Can anyone lead for inclusion? That was the question CMA’s Manager for Public Safety and Gallery Experience Mindy Galik and I posed during our roundtable presentation and discussion at the annual Ohio Museums Association conference, which took place this year in Dayton from April 14-16. Museum professionals and students from all over the state came together to learn from each other, connect with colleagues in the field, and enjoy six Dayton museums through group exploration and behind-the-scenes tours.
Equitas Health Institute kicked off a preconference workshop on serving the LGBTQ community with cultural humility and structural competency, providing resources and starting great conversations between participants. Speaker Ramona Peele highlighted the importance of asking questions, continuing education, and remembering that there is always more to learn.
Equitas Health’s presentation on serving the LGBTQ community was a great precursor to our session the following day: “Can Anyone Lead for Inclusion?

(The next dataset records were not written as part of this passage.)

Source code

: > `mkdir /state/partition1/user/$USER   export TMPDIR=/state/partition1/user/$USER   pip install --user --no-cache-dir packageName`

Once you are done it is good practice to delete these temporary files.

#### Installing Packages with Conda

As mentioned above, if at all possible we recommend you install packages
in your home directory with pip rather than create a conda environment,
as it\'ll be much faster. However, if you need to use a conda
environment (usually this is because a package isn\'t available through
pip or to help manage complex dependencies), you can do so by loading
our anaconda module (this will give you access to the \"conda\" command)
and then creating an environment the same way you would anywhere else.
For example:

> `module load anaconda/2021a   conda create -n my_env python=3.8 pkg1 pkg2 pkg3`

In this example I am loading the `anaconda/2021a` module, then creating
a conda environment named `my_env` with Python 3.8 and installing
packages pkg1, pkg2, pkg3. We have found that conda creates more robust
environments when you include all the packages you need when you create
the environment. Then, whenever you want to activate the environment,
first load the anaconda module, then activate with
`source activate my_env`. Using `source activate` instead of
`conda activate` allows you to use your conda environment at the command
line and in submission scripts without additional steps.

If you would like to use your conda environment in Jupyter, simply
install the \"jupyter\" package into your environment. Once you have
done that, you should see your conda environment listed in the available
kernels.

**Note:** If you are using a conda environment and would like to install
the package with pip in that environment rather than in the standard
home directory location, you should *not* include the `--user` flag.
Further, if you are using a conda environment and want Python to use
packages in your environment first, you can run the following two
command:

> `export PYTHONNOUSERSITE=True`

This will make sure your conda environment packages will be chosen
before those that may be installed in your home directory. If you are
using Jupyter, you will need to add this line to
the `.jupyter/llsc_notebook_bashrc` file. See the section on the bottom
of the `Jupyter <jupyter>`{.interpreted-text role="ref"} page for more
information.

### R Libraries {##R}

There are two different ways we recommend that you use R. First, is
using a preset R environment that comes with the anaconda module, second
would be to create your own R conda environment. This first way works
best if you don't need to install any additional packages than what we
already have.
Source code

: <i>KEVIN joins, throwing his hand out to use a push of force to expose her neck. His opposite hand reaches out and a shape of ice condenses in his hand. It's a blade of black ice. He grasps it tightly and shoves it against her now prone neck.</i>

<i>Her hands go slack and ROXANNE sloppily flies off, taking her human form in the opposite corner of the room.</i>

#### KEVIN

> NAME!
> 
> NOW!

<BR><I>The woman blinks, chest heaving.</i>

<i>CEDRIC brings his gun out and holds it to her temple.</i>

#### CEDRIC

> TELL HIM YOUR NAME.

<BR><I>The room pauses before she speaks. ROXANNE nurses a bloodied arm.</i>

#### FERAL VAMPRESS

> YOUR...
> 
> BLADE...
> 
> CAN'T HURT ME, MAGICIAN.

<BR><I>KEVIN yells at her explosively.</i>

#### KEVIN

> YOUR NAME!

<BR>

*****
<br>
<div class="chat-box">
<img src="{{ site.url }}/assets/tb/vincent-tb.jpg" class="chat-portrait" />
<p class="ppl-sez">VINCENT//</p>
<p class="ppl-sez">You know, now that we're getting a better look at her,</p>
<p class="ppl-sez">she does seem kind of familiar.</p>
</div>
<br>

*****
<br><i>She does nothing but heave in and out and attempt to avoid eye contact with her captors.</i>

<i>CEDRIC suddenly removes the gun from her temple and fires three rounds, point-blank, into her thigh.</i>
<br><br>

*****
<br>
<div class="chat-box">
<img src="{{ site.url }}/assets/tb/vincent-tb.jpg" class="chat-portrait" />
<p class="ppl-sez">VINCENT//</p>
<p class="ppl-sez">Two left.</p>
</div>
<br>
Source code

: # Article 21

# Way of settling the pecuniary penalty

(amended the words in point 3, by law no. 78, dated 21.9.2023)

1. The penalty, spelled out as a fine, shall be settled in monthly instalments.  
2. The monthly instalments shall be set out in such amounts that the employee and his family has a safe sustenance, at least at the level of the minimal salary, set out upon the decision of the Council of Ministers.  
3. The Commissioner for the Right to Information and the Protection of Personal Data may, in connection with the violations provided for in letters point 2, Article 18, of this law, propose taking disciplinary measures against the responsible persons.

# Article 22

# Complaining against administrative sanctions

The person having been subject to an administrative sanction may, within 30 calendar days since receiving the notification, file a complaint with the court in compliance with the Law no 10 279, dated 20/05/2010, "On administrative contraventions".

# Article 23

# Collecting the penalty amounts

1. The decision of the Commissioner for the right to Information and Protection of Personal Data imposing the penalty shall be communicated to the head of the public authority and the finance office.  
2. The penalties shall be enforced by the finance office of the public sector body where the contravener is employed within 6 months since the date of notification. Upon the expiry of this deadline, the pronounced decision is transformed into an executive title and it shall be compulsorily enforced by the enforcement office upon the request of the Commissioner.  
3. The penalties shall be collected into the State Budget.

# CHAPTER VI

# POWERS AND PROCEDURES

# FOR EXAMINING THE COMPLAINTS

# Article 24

Gender Inclusivity at the Columbus Museum of Art.” We shared lessons learned from the museum’s recent addition of gender pronouns to staff name badges and steered conversation amongst participants about how to create change in their own institutions. After telling our story of struggle, mistakes, and triumph, Mindy and I asked two questions of our audience: “Why do good ideas often die?” and “Who needs to be at the table?” Participants broke out into small groups, discussing their own challenges and writing down their ideas on post-it notes. The big takeaway: change happens slowly, but small efforts have large impacts.
Presenting a session brought the great things happening at CMA to the attention of the rest of the Ohio museum community and has inspired potential partnerships between professionals in the Columbus area. The Ohio Museums Association conference provides a lovely opportunity to build relationships between people and institutions in the state of Ohio.
Be sure to check out the winners of the annual OMA awards, which were given out during the conference. Special shout out to the Massillon Museum for their Blind Spot: A Matter of Perception exhibition and Ohio History Connection for their Community Partnership Award for “Bhutanese-Nepali Neighbors: Photographs by Tariq Tarey.”
– Alison Kennedy is Gallery Associate Team Captain, and Mindy Galik is Manager for Public Safety and Gallery Experience and an OMA Board Trustee.